:: SOURCE RECORDS ::

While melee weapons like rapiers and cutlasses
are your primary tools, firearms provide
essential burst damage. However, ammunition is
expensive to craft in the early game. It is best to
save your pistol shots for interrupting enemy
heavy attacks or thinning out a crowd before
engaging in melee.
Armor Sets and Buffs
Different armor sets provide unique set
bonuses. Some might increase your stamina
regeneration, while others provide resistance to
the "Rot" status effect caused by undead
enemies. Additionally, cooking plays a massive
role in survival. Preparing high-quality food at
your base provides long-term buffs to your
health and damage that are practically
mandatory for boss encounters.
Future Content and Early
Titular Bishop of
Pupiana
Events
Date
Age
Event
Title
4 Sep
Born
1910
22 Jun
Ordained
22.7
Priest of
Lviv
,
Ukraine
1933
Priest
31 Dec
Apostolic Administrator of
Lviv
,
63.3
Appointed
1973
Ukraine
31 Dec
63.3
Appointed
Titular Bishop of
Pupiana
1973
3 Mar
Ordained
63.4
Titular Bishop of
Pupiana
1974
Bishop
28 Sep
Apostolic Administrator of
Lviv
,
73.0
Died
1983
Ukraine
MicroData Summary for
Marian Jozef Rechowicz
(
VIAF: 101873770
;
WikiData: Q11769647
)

:::
:: SOURCE RECORDS ::

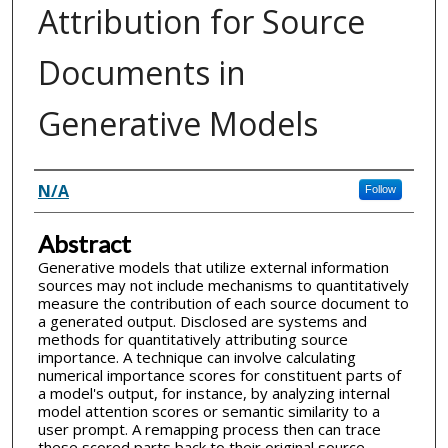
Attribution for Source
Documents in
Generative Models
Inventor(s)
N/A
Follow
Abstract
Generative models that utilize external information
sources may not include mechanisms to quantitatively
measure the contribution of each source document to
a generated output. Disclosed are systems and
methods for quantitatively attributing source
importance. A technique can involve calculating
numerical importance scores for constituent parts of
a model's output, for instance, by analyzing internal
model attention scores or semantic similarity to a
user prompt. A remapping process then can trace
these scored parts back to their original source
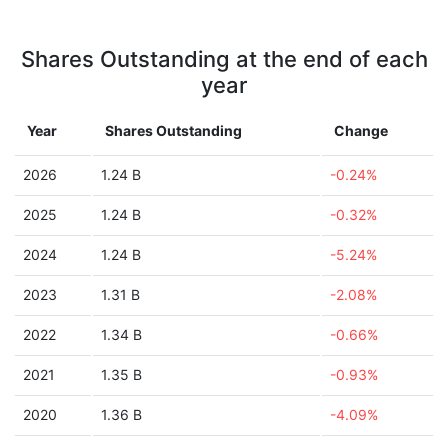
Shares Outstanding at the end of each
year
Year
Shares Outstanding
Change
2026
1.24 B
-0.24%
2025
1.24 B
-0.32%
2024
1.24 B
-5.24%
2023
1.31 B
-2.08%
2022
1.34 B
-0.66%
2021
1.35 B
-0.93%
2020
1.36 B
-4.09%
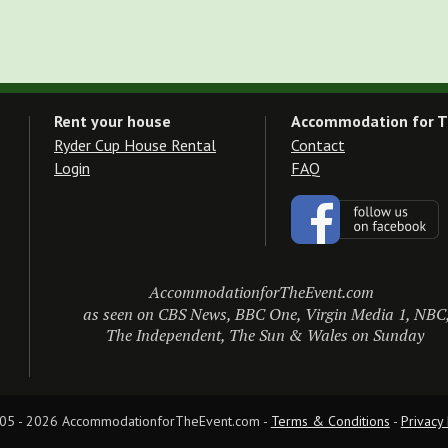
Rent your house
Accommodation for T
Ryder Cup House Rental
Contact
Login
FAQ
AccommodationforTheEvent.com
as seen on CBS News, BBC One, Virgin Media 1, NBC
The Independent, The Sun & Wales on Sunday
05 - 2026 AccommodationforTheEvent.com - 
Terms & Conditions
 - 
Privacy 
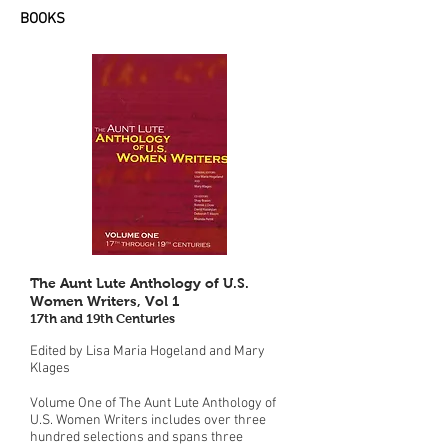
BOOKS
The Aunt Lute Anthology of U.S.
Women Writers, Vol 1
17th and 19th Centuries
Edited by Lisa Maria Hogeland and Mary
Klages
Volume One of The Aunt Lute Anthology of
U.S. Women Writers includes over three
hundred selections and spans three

:::

__WHAT IS NEEDED__.
Could you repeat exactly the lines above from the line with "The Aunt Lute Anthology of U.S." up to and including the line with "hundred selections and spans three", and only those?

__RESULT BELOW__.
The Aunt Lute Anthology of U.S.
Women Writers, Vol 1
17th and 19th Centuries
Edited by Lisa Maria Hogeland and Mary
Klages
Volume One of The Aunt Lute Anthology of
U.S. Women Writers includes over three
hundred selections and spans three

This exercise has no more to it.